The patient will have a bump or a mass that is well defined, localized, smooth, and not attached to the skin (Figure 4). The dorsal ganglion cyst is obvious with flexion of the wrist. The volar ganglion cyst is obvious with extension of the wrist.

The ganglion cyst in general is usually asymptomatic and the patient is more concerned about the cosmesis. When the physician examines it, they will see that it is a firm mass that can transilluminate (Figure 5).

The physician will do the Allen’s test (Figure 6). During which, the nerves of the hand and the circulation will be checked to make sure that they are not affected.

An MRI is usually not required, however if one is ordered, there is usually a fluid signal seen inside the mass (Figure 7). An ultrasound is an accurate study to check the relationship between the cyst and the vascularity, especially the radial artery with volar cysts. Ultrasound is beneficial during an aspiration when the ganglion cyst is near the artery.

Treatment

In the majority of cases, treatment is observation. In children, the majority of ganglion cysts resolve themselves in about one year. The physician will either leave the cyst alone, perform an aspiration or perform surgery. An aspiration is usually done for dorsal ganglion cysts. There is a high recurrence rate with aspiration of a dorsal ganglion cyst (50%) but there is minimal risk associated with an aspiration. The physician should try to avoid aspiration with volar ganglion cysts because the volar cysts is close to the artery. If the physician performs an aspiration of the volar ganglion cyst, the wrist will be hyperextended to make the artery visible and displace it away from the cyst as the needle is placed in an area away from the artery (Figure 8). It is probably better to do an aspiration of the volar ganglion with ultrasound guidance.
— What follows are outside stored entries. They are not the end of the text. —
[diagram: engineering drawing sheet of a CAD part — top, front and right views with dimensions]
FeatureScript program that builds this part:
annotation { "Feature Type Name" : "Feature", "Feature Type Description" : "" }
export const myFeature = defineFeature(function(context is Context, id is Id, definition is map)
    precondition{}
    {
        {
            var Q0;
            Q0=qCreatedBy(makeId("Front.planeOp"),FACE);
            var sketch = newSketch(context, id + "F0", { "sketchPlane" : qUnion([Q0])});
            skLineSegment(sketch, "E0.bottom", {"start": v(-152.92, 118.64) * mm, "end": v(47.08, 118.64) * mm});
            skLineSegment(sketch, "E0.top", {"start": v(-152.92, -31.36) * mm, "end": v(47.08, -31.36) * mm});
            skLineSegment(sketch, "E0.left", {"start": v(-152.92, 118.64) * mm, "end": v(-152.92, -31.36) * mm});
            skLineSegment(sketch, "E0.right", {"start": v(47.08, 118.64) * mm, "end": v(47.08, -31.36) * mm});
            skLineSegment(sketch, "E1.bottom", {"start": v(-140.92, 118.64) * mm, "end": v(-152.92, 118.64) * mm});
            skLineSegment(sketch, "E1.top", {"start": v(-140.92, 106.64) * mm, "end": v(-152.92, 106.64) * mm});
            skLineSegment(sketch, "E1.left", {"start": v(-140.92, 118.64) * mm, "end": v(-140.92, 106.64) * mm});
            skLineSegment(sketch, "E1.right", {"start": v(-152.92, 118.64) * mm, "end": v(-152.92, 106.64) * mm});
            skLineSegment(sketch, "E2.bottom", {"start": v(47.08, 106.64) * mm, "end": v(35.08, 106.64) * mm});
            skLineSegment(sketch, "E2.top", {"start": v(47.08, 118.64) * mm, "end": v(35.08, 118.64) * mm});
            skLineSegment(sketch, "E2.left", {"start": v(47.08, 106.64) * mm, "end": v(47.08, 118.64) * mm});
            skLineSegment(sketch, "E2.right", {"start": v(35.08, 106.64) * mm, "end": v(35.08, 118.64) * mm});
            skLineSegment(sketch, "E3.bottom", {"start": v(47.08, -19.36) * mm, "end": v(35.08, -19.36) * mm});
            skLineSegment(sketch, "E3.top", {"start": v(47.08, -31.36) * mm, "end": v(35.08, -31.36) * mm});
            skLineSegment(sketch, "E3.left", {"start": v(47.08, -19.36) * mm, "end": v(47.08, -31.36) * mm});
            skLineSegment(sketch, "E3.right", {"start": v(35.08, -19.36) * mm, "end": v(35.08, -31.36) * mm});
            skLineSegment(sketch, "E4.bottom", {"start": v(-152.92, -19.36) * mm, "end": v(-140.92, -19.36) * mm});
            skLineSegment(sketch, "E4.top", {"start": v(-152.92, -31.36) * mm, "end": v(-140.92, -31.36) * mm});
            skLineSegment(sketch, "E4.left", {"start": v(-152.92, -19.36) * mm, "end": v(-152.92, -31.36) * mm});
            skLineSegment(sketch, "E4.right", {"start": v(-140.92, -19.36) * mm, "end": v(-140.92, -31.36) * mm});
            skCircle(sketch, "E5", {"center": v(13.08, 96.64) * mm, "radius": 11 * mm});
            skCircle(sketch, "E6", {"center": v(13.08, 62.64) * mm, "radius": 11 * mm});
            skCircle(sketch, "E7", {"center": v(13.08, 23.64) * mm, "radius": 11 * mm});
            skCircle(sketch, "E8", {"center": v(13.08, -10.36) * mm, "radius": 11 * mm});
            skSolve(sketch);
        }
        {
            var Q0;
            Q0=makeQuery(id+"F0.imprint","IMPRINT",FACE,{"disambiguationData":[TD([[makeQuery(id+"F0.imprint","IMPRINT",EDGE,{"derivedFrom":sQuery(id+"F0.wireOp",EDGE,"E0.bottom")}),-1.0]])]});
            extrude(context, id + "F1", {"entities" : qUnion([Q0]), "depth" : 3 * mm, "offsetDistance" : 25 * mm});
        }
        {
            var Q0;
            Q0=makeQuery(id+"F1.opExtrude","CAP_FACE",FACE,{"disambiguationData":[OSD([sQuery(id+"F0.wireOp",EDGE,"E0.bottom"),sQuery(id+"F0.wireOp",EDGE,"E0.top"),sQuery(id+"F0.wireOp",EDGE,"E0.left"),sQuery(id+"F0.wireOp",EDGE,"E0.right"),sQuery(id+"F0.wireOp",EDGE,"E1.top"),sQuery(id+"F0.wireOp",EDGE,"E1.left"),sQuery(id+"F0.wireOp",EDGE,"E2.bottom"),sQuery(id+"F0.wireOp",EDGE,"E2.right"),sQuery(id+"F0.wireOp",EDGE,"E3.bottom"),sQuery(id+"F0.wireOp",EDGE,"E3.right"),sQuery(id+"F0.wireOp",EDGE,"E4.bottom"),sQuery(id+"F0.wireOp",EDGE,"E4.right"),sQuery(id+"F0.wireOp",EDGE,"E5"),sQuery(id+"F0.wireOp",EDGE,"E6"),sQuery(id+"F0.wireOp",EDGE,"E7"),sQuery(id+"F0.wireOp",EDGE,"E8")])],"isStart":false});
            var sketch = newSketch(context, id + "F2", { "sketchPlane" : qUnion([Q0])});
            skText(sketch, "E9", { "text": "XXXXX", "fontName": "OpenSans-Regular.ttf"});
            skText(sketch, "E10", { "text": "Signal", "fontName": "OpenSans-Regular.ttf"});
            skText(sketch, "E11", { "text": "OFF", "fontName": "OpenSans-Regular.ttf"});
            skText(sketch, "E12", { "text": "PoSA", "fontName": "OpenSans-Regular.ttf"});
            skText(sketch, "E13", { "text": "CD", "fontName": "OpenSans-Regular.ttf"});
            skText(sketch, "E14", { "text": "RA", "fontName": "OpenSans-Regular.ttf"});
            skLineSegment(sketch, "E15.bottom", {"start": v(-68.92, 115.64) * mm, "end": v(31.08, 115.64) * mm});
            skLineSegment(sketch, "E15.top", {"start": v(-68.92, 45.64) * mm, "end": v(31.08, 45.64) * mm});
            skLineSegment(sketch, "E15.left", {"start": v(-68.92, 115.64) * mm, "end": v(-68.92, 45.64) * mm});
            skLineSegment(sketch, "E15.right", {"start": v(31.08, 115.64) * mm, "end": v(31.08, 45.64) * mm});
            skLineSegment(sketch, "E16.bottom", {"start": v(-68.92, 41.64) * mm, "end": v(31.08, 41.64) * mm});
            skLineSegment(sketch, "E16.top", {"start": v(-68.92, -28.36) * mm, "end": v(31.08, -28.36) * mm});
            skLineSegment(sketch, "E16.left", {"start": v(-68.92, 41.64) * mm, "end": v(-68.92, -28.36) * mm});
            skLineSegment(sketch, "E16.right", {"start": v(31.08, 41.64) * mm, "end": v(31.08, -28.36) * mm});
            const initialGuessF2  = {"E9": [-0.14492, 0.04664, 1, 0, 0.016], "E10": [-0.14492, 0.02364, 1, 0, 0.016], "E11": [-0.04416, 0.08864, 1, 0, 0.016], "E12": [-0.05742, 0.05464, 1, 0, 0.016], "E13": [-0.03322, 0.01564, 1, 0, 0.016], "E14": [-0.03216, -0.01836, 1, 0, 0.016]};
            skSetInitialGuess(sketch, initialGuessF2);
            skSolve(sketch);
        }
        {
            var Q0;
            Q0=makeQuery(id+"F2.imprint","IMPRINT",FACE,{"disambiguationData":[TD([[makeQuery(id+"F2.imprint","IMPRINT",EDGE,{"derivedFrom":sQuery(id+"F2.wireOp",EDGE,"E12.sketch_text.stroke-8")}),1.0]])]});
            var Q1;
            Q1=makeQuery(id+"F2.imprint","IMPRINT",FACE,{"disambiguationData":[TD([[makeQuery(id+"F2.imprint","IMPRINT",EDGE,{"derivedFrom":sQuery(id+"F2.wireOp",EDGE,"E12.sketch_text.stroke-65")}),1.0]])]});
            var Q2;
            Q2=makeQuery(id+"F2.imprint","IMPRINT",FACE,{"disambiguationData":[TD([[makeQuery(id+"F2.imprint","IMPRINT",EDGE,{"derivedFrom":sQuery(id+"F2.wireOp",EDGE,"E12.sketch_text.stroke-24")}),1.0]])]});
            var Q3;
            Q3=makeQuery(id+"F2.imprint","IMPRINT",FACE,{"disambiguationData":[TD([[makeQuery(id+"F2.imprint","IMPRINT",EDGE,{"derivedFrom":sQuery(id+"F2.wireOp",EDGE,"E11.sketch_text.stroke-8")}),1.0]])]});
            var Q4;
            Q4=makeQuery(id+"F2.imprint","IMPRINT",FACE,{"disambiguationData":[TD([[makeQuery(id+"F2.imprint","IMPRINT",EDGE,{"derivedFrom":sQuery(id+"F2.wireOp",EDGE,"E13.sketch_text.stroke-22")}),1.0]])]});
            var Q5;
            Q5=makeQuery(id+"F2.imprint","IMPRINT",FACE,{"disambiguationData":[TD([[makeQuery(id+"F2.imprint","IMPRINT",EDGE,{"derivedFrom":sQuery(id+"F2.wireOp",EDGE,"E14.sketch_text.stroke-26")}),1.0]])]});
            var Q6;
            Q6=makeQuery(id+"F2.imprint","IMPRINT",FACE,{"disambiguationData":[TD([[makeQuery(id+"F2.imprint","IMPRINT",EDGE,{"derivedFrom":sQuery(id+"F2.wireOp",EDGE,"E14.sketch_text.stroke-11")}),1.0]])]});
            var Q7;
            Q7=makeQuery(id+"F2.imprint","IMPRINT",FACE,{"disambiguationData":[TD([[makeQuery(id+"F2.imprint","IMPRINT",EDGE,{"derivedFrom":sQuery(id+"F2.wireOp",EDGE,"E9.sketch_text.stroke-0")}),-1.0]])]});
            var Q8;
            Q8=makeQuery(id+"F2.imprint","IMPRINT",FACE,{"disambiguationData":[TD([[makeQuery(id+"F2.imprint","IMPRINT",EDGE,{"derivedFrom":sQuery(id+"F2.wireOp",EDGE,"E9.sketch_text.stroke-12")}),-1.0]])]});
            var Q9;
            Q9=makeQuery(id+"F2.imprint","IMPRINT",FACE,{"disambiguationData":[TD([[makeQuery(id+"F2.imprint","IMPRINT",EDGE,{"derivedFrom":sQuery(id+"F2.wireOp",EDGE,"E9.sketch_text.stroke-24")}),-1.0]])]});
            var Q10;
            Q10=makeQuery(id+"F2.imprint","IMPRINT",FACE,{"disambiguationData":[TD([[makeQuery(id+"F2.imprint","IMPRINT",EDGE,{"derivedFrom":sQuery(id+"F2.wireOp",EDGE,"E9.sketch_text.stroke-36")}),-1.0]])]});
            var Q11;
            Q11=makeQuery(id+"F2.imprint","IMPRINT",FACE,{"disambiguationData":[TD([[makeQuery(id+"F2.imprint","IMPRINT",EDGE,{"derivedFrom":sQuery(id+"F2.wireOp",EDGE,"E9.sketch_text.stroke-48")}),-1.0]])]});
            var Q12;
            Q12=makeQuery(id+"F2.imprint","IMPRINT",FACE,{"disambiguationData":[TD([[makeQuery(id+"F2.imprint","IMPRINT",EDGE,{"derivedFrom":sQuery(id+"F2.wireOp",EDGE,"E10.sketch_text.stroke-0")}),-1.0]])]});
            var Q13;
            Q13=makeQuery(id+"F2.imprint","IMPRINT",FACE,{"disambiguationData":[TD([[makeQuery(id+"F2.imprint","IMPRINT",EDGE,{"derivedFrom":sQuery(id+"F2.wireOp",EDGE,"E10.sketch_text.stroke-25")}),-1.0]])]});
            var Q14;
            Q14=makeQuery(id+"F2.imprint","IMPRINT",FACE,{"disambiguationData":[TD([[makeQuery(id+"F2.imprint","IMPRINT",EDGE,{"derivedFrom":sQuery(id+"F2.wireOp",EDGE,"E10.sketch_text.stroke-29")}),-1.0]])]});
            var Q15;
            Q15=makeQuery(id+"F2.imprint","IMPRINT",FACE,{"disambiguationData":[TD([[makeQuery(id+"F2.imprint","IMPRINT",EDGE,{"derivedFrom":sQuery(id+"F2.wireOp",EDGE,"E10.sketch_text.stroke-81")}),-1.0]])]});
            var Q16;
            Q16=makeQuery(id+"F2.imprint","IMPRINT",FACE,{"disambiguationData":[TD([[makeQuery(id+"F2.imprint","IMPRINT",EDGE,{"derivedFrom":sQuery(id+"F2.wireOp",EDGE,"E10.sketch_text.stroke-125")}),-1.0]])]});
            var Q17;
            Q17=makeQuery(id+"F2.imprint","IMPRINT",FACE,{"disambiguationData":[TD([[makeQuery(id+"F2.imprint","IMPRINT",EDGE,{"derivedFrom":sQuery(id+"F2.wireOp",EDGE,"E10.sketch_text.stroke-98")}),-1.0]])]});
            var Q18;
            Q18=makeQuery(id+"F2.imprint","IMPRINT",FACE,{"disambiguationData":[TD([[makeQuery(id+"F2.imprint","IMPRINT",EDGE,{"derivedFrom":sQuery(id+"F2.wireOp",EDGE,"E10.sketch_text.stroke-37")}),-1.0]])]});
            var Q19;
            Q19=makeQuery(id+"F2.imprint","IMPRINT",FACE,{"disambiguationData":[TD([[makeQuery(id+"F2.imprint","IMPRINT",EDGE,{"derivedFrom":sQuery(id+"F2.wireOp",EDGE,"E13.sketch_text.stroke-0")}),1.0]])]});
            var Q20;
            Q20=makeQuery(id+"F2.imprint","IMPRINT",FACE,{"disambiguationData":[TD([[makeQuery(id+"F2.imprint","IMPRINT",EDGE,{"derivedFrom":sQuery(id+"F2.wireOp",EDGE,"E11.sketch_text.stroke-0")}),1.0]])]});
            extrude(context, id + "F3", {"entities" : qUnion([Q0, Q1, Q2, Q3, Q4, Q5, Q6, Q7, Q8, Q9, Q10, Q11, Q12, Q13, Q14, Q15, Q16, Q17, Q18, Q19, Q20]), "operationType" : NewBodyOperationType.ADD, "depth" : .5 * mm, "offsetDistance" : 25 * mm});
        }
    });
Surgery is done for severe symptoms and if there is a neurovascular compromise. Excision of the ganglion cyst will be done if it is painful, resect the capsule and the stalk. Excision for a dorsal ganglion cyst has less than 10% recurrence rate, while the volar ganglion cyst has a recurrence rate of 20%. The Allen’s test should be done to check the blood flow before doing excision of the volar ganglion cyst.